Sparrows operates a simple business model. Accordingly, many of the specific risks identified by the FCA do not apply.
Pillar 1 requirement
In accordance with the FCA rule GENPRU 2.1.45R (calculation of variable capital requirement for a BIPRU firm), Sparrows’ capital requirement has been determined as being its fixed overhead requirement and not the sum of its credit risk capital requirement and its market risk capital requirement.
The Pillar 1 capital requirement for Sparrows was £260,000 as at 31 December 2017.
Pillar 2 requirement
Sparrows’ overall approach to assessing the adequacy of its internal capital is set out in its ICAAP report. The ICAAP involves separate consideration of risks to Sparrows’ capital, combined with stress testing using scenario analysis. The level of capital required to cover risks is a function of impact and probability. Sparrows assesses impact by modelling the changes in its income and expenses caused by various potential risks over a 1-year time horizon. Probability is assessed subjectively. In addition, Sparrows has reviewed the outputs of its risk reviews to quantify any risks identified. This has identified a number of key business risks, which (having reviewed the guidance in BIPRU 2.2.61-65) Sparrows has classified against the risk categories outlined in FCA rule GENPRU 1.2.30R.
Sparrows Pillar 2 capital requirement, which is its own assessment of the minimum amount of capital that it believe is adequate against the risks identified, has been assessed as greater than its Pillar 1 requirement.

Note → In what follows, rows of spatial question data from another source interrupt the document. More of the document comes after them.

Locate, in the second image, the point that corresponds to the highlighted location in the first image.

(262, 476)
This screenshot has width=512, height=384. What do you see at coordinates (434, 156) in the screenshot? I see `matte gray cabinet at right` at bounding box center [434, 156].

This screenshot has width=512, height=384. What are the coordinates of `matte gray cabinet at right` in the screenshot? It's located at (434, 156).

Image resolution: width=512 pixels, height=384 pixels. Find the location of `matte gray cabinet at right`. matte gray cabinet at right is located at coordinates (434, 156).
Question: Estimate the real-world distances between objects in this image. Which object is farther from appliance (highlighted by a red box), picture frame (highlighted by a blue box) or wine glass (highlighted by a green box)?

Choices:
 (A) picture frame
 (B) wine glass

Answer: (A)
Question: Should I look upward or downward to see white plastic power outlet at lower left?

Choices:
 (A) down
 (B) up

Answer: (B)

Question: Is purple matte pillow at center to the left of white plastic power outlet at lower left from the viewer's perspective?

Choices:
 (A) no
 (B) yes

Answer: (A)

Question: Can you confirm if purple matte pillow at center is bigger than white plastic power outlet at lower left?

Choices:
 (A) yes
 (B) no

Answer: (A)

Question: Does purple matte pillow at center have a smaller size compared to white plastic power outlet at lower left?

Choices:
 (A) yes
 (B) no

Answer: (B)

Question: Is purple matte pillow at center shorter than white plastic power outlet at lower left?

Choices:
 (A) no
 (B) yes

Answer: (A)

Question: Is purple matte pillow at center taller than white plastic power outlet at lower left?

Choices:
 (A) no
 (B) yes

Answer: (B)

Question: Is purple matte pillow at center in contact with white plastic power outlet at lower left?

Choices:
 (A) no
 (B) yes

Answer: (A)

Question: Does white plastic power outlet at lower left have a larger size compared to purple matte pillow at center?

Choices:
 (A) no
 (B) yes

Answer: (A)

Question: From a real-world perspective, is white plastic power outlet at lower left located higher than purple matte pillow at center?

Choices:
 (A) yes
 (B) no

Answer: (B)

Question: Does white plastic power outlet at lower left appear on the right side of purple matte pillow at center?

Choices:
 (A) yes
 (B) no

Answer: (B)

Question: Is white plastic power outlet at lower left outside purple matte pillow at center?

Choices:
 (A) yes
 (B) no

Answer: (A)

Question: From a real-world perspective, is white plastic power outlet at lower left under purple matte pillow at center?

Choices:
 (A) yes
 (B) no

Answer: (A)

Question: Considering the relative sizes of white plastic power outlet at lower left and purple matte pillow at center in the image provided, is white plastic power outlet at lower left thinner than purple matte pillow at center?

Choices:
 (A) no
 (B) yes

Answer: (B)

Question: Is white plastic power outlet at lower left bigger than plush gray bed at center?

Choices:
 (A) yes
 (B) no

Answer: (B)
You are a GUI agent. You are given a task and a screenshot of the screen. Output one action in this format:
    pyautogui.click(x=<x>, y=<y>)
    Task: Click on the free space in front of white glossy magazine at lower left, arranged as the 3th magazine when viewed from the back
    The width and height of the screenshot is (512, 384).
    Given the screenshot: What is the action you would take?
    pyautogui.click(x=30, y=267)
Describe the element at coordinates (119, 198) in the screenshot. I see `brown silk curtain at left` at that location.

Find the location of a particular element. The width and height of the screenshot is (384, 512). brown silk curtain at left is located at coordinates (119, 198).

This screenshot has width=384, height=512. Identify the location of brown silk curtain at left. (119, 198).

There is a considerable surplus of reserves above the capital resource requirement deemed necessary to cover the risks identified.
The main features of Sparrows’ capital resources for regulatory purposes, as at 31 December 2017 are as follows:
|Tier 1 capital (called up share capital, share premium account, profit and loss account, externally verified interim net profits)||909|
|Total of Tier 2 and Tier 3 capital (broadly long and short term subordinated loans)||–|
|Deductions from Tier 1 and Tier 2 capital||–|
|Total capital resources, net of deductions||909
Sparrows holds regulatory capital in accordance with the CRD. All such capital is classified as Tier 1 capital and is therefore of the highest quality.

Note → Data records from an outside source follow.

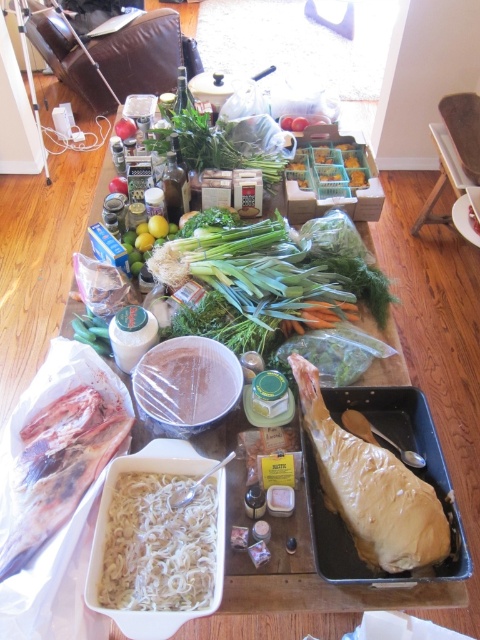
Question: Does golden brown parchment paper wrapped meat at center appear on the right side of frozen pinkish meat at lower left?

Choices:
 (A) yes
 (B) no

Answer: (A)

Question: Considering the real-world distances, which object is closest to the golden brown parchment paper wrapped meat at center?

Choices:
 (A) frozen pinkish meat at lower left
 (B) white matte noodles at center
 (C) green leafy at center

Answer: (B)

Question: Estimate the real-world distances between objects in this image. Which object is farther from the green leafy at center?

Choices:
 (A) frozen pinkish meat at lower left
 (B) golden brown parchment paper wrapped meat at center

Answer: (B)

Question: Which point is farther to the camera?

Choices:
 (A) (323, 454)
 (B) (104, 451)
 (C) (208, 548)
 (D) (80, 339)

Answer: (D)

Question: Can you confirm if frozen pinkish meat at lower left is positioned to the left of green leafy at center?

Choices:
 (A) yes
 (B) no

Answer: (A)

Question: Can you confirm if frozen pinkish meat at lower left is bigger than green leafy at center?

Choices:
 (A) no
 (B) yes

Answer: (B)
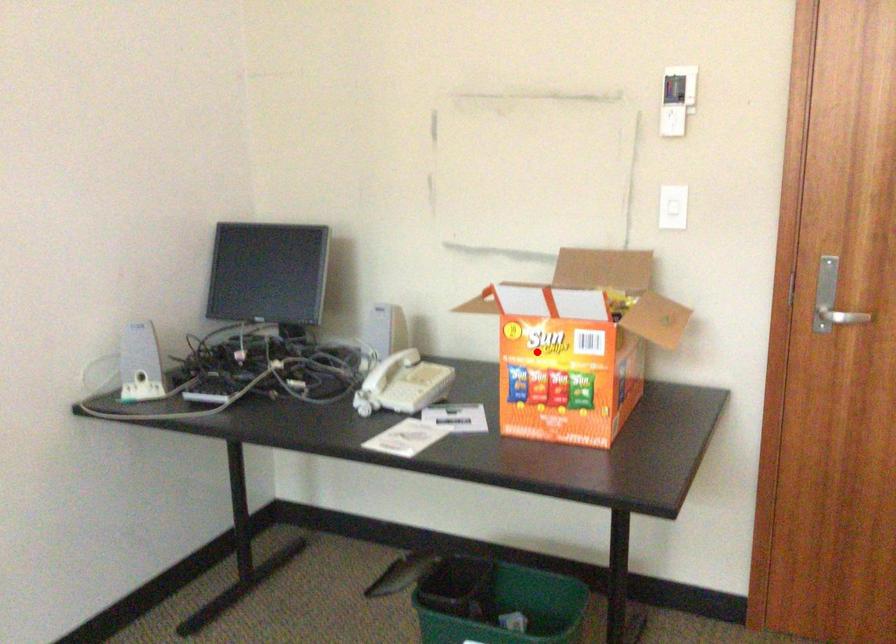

Remuneration Code Disclosures
Sparrows is subject to the BIPRU Remuneration Code. This section provides further information on Sparrows’ remuneration policy.

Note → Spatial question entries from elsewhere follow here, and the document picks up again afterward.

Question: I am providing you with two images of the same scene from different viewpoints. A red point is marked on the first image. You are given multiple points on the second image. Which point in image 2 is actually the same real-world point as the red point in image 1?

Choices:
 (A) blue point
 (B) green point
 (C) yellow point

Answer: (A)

BIPRU Remuneration Code Staff
Sparrows has identified, and maintains a record of, BIPRU Remuneration Code staff (“Code staff”), i.e. staff to whom the BIPRU Remuneration Code applies. This includes senior management and members of staff whose actions may have a material impact on Sparrows’ risk profile. All of Sparrows’ Code staff fall into the “senior management” category of Code staff (rather than the “risk taker” category) for the purposes of the BIPRU Remuneration Code.
Decision Making / Remuneration Committee
Sparrows does not have a Remuneration Committee. The Board is responsible for Sparrows’ remuneration policy including:
In determining remuneration arrangements, the Board will give due regard to best practice and any relevant legal or regulatory requirements including the BIPRU Remuneration Code.
Link between pay & performance
Competitive salaries form the basis of Sparrows’ remuneration package. There is no variable pay element.
Quantitative information on remuneration
The FCA rules require certain firms to disclose aggregate information on remuneration in respect of its BIPRU Remuneration Code staff broken down by business area, senior management and other Code staff, including “risk takers”.
Sparrows has only one business area – investment management & advice.
Sparrows has 3 Directors but no “risk takers”. Director remuneration is agreed formally at Board meetings. The link between performance and pay is inevitable in a small firm, but Sparrows’ risk adverse strategy and robust risk management systems mitigate any risks.